Farama-Foundation/D4RL

[Bug Report] Discrepancies between `get_dataset` and `qlearning_dataset`

vmoens opened this issue · 1 comments

I'm having a hard time figuring out how qlearning dataset is being built.
As mentioned by @odelalleau in #182, the "terminals" key in some env is never True.

Moreover,

>>> dataset1 = env.get_dataset()
>>> dataset2 = d4rl.qlearning_dataset(env)
>>> dataset3 = d4rl.qlearning_dataset(env, terminate_on_end=True)
>>> # obs 91 matches
>>> dataset1["observations"][91]
array([2.9198046 , 3.0007975 , 3.1118677 , 0.05080479], dtype=float32)
>>> dataset2["observations"][91]
array([2.9198046 , 3.0007975 , 3.1118677 , 0.05080479], dtype=float32)
>>> dataset3["observations"][91]
array([2.9198046 , 3.0007975 , 3.1118677 , 0.05080479], dtype=float32)
>>> # obs 92 does not
>>> dataset1["observations"][92]
array([2.9198046 , 3.0007975 , 3.1118677 , 0.05080479], dtype=float32)
>>> dataset2["observations"][92]
array([ 2.9757538 ,  2.9996927 ,  2.674898  , -0.15739861], dtype=float32)
>>> dataset3["observations"][92]
array([2.9198046 , 3.0007975 , 3.1118677 , 0.05080479], dtype=float32)

I'm a bit puzzled by what this means. It's like qlearning_dataset gives me a dataset where each consecutive step is different, but qlearning_dataset(..., terminate_on_end=True) gives me smth similar to get_dataset where some consecutive steps are identical. What should we do with this?

When does one trajectory stops, when does the other starts?
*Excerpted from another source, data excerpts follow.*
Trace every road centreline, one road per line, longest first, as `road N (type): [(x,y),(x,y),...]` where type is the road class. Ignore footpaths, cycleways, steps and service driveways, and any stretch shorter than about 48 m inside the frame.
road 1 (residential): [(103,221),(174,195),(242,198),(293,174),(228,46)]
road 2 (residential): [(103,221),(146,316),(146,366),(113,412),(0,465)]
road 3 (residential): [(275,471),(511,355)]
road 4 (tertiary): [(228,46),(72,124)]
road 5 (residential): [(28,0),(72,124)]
For what it's worth, here's my takeaway of how this works:

  • qlearning_dataset(), by default, gets rid of the timeouts by ignoring the corresponding transitions. The reason for this is that typically you would have a transition of the form (s, a, r, s', timeout=True) where s' is actually the first step of the next episode. Such a transition is thus "invalid" and it is thrown away. This is fine when you're doing 1-step Q-learning based on the resulting dataset, but be careful if you intend to do multi-step Q-learning or anything else looking further down the trajectory, because it means you will be switching between episodes with no way to know (the done flag won't be set here).
  • qlearning_dataset(terminate_on_end=True) will keep this invalid transition, but be aware that it will not set the done flag (contrary to what the docstring claims). So in general it's a pretty bad idea, except for datasets with fake timeouts like maze2d where the episode doesn't actually end on timeout.
  • One consequence of the above is that the done flag is set only when terminal == True. As you noticed, some datasets don't have any terminals (ex: maze2d, which is actually a single trajectory). One thing to be aware of is that next observation s' will be invalid when done == True since it will be the first state of the next episode (which in general does not matter in Q-Learning since we don't bootstrap when done == True, but if you're doing something else this may matter). Some datasets provide a next_observations field that can be used to access the last observation (both on timeout and terminal) but the qlearning_dataset() function doesn't use it.
  • It is important to realize that neither timeout == True nor terminal == True indicates with certainty that an episode has ended! I already gave the example of maze2d for the former, and a typical example of the latter is antmaze, where all states with a reward are marked with terminal == True even though the episode continues until a timeout is reached! The interpretation of terminal is thus "if I were to reach this state during evaluation, the episode would end" (antmaze finishes as soon as you reach a reward at test time), rather than "the episode has ended in the offline dataset" (otherwise you will end up with tons of 1-step episodes).

My recommendation is that unless you're doing standard 1-step Q-Learning, you should write your own function to build the dataset you need instead of relying on qlearning_dataset(), so you can decide exactly how to handle timeouts, terminals and the last observation that may be missing, and all of this in a dataset-dependent manner.